MEDLINE/PubMed, Scopus, and Cochrane Database of Systematic Reviews databases were searched from January 1, 1960, to March 30, 2025. Studies that provided data on the association between polypill and cardiovascular outcomes were included. We estimated the effect of various polypill combinations by random-effects meta-analyses using the generic inverse variance method. Subgroup and meta-regression analyses were conducted to explore potential effect modification in the association between polypill combinations and cardiovascular outcomes.
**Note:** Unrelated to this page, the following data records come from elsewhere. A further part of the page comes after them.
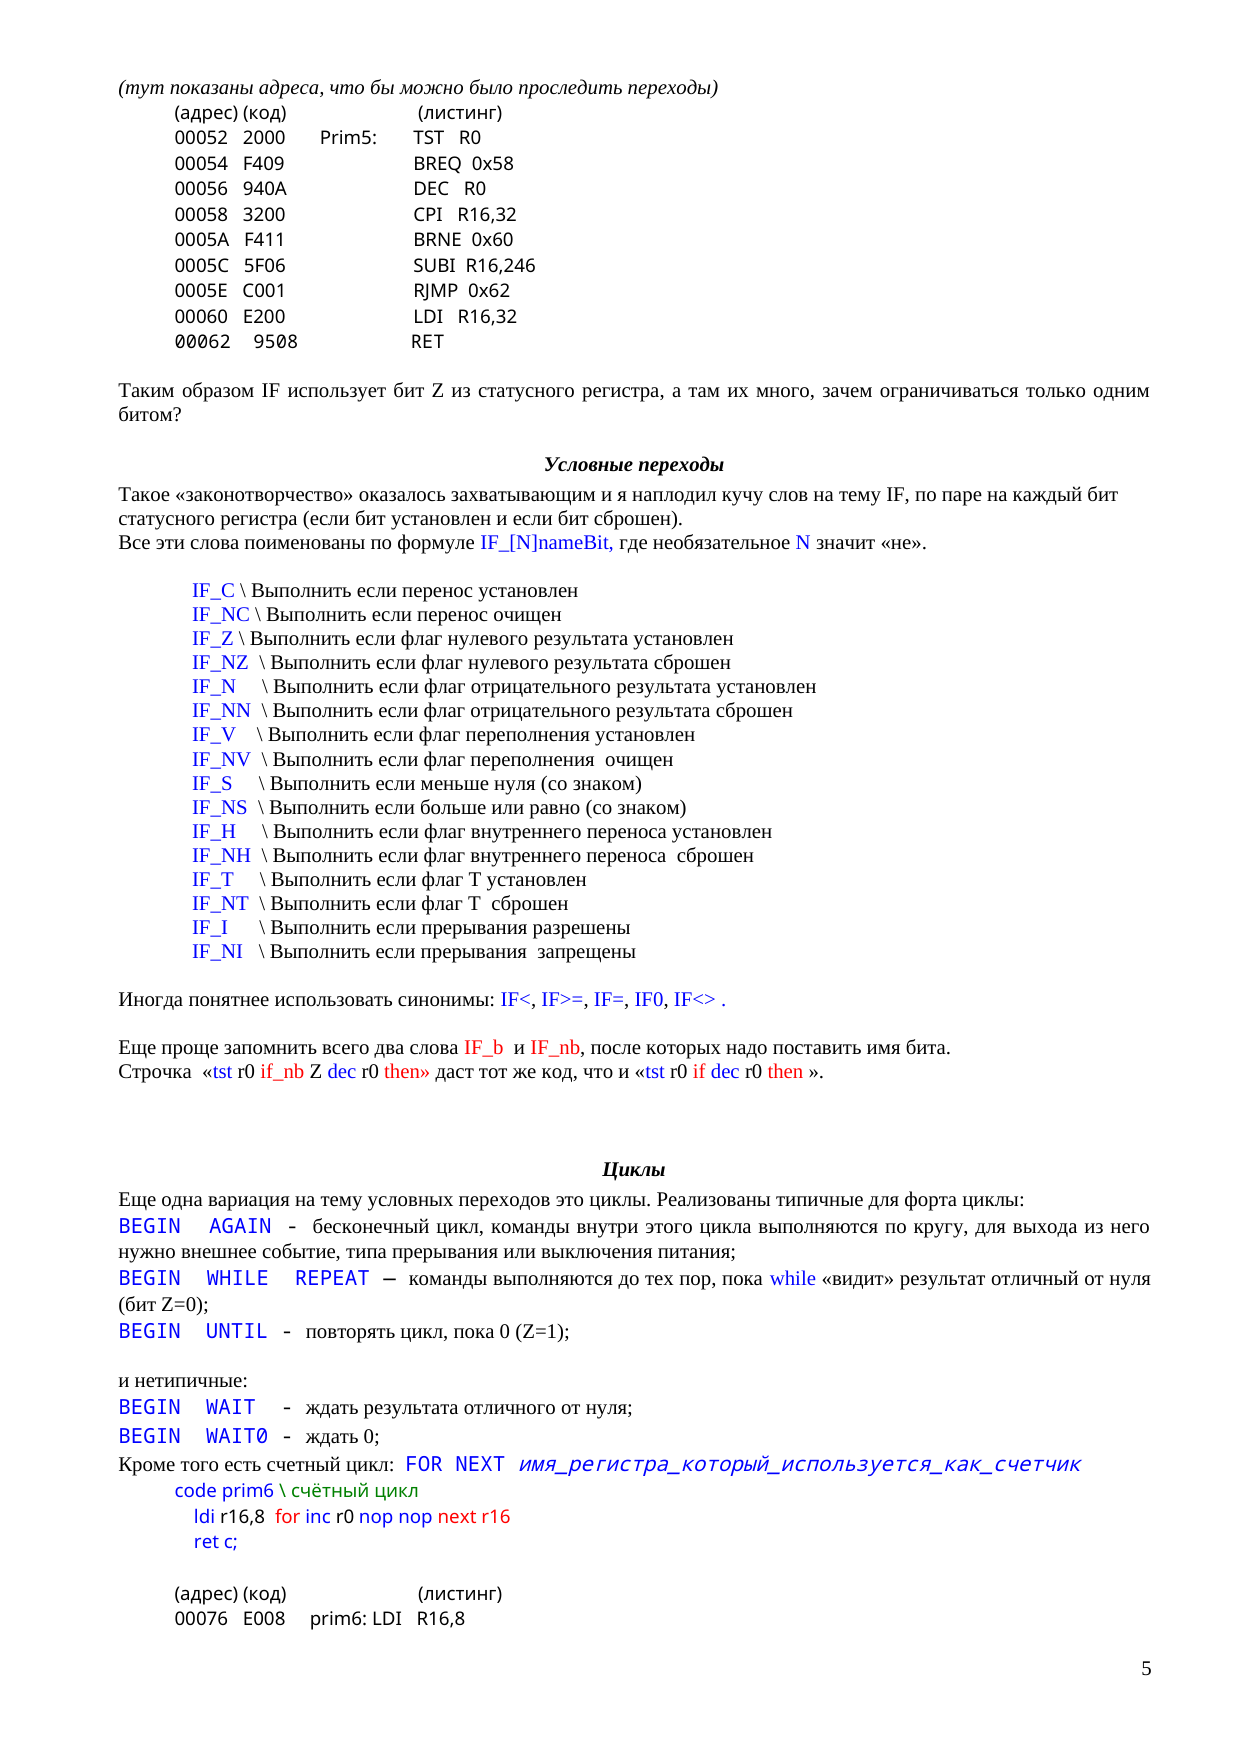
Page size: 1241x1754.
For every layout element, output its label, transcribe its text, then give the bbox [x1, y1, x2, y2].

text (адрес) (код) (листинг) [174, 99, 1152, 124]
text 00052 2000 Prim5: TST R0 [174, 124, 1152, 150]
text IF_S \ Выполнить если меньше нуля (со знаком) [118, 771, 1152, 794]
text IF_I \ Выполнить если прерывания разрешены [118, 915, 1152, 939]
text IF_C \ Выполнить если перенос установлен [118, 578, 1152, 602]
text 0005E C001 RJMP 0x62 [174, 278, 1152, 303]
text IF_NT \ Выполнить если флаг T сброшен [118, 891, 1152, 915]
text 00060 E200 LDI R16,32 [174, 303, 1152, 329]
text Еще одна вариация на тему условных переходов это циклы. Реализованы типичные для форта циклы: [118, 1187, 1152, 1211]
text Еще проще запомнить всего два слова IF_b и IF_nb, после которых надо поставить имя бита. [118, 1035, 1152, 1059]
text IF_NC \ Выполнить если перенос очищен [118, 602, 1152, 626]
text 00062 9508 RET [174, 329, 1152, 354]
text IF_NZ \ Выполнить если флаг нулевого результата сброшен [118, 650, 1152, 674]
text Таким образом IF использует бит Z из статусного регистра, а там их много, зачем ограничиваться только одним битом? [118, 378, 1152, 426]
text 00056 940A DEC R0 [174, 176, 1152, 201]
text (адрес) (код) (листинг) [174, 1580, 1152, 1605]
text 00058 3200 CPI R16,32 [174, 201, 1152, 227]
text IF_H \ Выполнить если флаг внутреннего переноса установлен [118, 819, 1152, 843]
subtitle Циклы [118, 1156, 1152, 1181]
text Все эти слова поименованы по формуле IF_[N]nameBit, где необязательное N значит «не». [118, 530, 1152, 554]
text IF_NI \ Выполнить если прерывания запрещены [118, 939, 1152, 963]
text 0005C 5F06 SUBI R16,246 [174, 252, 1152, 278]
text IF_NN \ Выполнить если флаг отрицательного результата сброшен [118, 698, 1152, 722]
text Кроме того есть счетный цикл: FOR NEXT имя_регистра_который_используется_как_счетчик [118, 1449, 1152, 1478]
text IF_NV \ Выполнить если флаг переполнения очищен [118, 746, 1152, 771]
text BEGIN WAIT0 - ждать 0; [118, 1421, 1152, 1449]
text и нетипичные: [118, 1368, 1152, 1392]
text ldi r16,8 for inc r0 nop nop next r16 [174, 1503, 1152, 1529]
text code prim6 \ счётный цикл [174, 1478, 1152, 1503]
text Иногда понятнее использовать синонимы: IF<, IF>=, IF=, IF0, IF<> . [118, 987, 1152, 1011]
text IF_Z \ Выполнить если флаг нулевого результата установлен [118, 626, 1152, 650]
text 00054 F409 BREQ 0x58 [174, 150, 1152, 176]
text (тут показаны адреса, что бы можно было проследить переходы) [118, 75, 1152, 99]
text 00076 E008 prim6: LDI R16,8 [174, 1605, 1152, 1631]
text IF_NS \ Выполнить если больше или равно (со знаком) [118, 794, 1152, 819]
text BEGIN WAIT - ждать результата отличного от нуля; [118, 1392, 1152, 1421]
text Строчка «tst r0 if_nb Z dec r0 then» даст тот же код, что и «tst r0 if dec r0 then ». [118, 1059, 1152, 1083]
text Такое «законотворчество» оказалось захватывающим и я наплодил кучу слов на тему IF, по паре на каждый бит статусного регистра (если бит установлен и если бит сброшен). [118, 482, 1152, 530]
subtitle Условные переходы [118, 451, 1152, 476]
text IF_N \ Выполнить если флаг отрицательного результата установлен [118, 674, 1152, 698]
text BEGIN UNTIL - повторять цикл, пока 0 (Z=1); [118, 1316, 1152, 1344]
text ret c; [174, 1529, 1152, 1554]
text IF_V \ Выполнить если флаг переполнения установлен [118, 722, 1152, 746]
text 0005A F411 BRNE 0x60 [174, 227, 1152, 252]
text IF_T \ Выполнить если флаг T установлен [118, 867, 1152, 891]
text IF_NH \ Выполнить если флаг внутреннего переноса сброшен [118, 843, 1152, 867]
text BEGIN WHILE REPEAT — команды выполняются до тех пор, пока while «видит» результат отличный от нуля (бит Z=0); [118, 1263, 1152, 1316]
text BEGIN AGAIN - бесконечный цикл, команды внутри этого цикла выполняются по кругу, для выхода из него нужно внешнее событие, типа прерывания или выключения питания; [118, 1211, 1152, 1263]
Thirty studies comprising 35,833 individuals met the inclusion criteria from 6 continents. The estimated pooled effects of polypill use on major adverse cardiovascular events (MACE), cardiovascular death, and all-cause mortality were RR 0.78 (95% CI, 0.63-0.97), 0.75 (95% CI, 0.63-0.89), 0.88 (95% CI, 0.79-0.98), respectively. The pooled relative risk of MACE outcome was 21% lower in combination of 4 or more pills [0.79 (95% CI, 0.55-1.15), = 6 studies] vs. to 22% and 3 or less combination of medication classes (RR: 0.78 95% CI: 0.70-0.86), = 4 studies). Polypill combinations containing moderate or high-intensity statins were associated with lower risk of MACE outcomes RR 0.79 95% CI: 0.70-0.97), = 2 studies compared to combinations with low-intensity statins RR 0.78 95% CI: 0.59-1.03, = 8). All polypills for MACE outcomes contained RAAS inhibitors. Calcium channel blockers, RAAS inhibitors and diuretics-containing polypills were associated with the highest reduction in blood pressure. Certainty of evidence for MACE ranged from low to high, with most trials rated as moderate to high.
In this meta-analysis, polypills with 3 cardiovascular classes that contain a high-intensity statins, aspirin and RAAS inhibitors appeared to have greater reduction in MACE outcomes. The presence of a diuretic and a calcium channel blocker in the polypill was associated with greater reductions in systolic and diastolic blood pressure.
心血管疾病是全球死亡和发病的主要原因,而复方制剂在预防不良结局方面已证实有效。然而,关于最佳复方制剂组合的证据尚缺。本研究的目的是评估能使心血管结局最大化的最佳复方制剂组合。
检索了MEDLINE/PubMed、Scopus和Cochrane系统评价数据库,时间范围为1960年1月1日至2025年3月30日。纳入提供复方制剂与心血管结局之间关联数据的研究。我们采用通用逆方差法通过随机效应荟萃分析估计各种复方制剂组合的效果。进行亚组分析和meta回归分析以探讨复方制剂组合与心血管结局之间关联中的潜在效应修饰。
来自6个大洲的30项研究(共35,833名个体)符合纳入标准。复方制剂使用对主要不良心血管事件(MACE)、心血管死亡和全因死亡率的估计合并效应分别为RR 0.78(95%CI,0.63 - 0.97)、0.75(95%CI,0.63 - 0.89)、0.88(95%CI,0.79 - 0.98)。4种或更多药物组合的MACE结局合并相对风险比2种或更少药物类别组合低21%[0.79(95%CI,0.55 - 1.15),n = 6项研究],而2种或更少药物类别组合的RR为0.78(95%CI:0.70 - 0.86),n = 4项研究)。与低强度他汀类药物组合[RR 0.78(95%CI:0.59 - 1.03),n = 8项研究]相比,含中等或高强度他汀类药物的复方制剂组合与较低的MACE结局风险相关[RR 0.79(95%CI:0.70 - 0.97),n = 2项研究]。所有用于MACE结局的复方制剂都含有肾素 - 血管紧张素 - 醛固酮系统(RAAS)抑制剂。含钙通道阻滞剂、RAAS抑制剂和利尿剂的复方制剂与血压降低幅度最大相关。MACE结局的证据确定性从低到高不等,大多数试验评级为中等至高。
在这项荟萃分析中,包含高强度他汀类药物、阿司匹林和RAAS抑制剂的3种心血管药物类别的复方制剂似乎能更大程度降低MACE结局。复方制剂中存在利尿剂和钙通道阻滞剂与收缩压和舒张压的更大降低相关。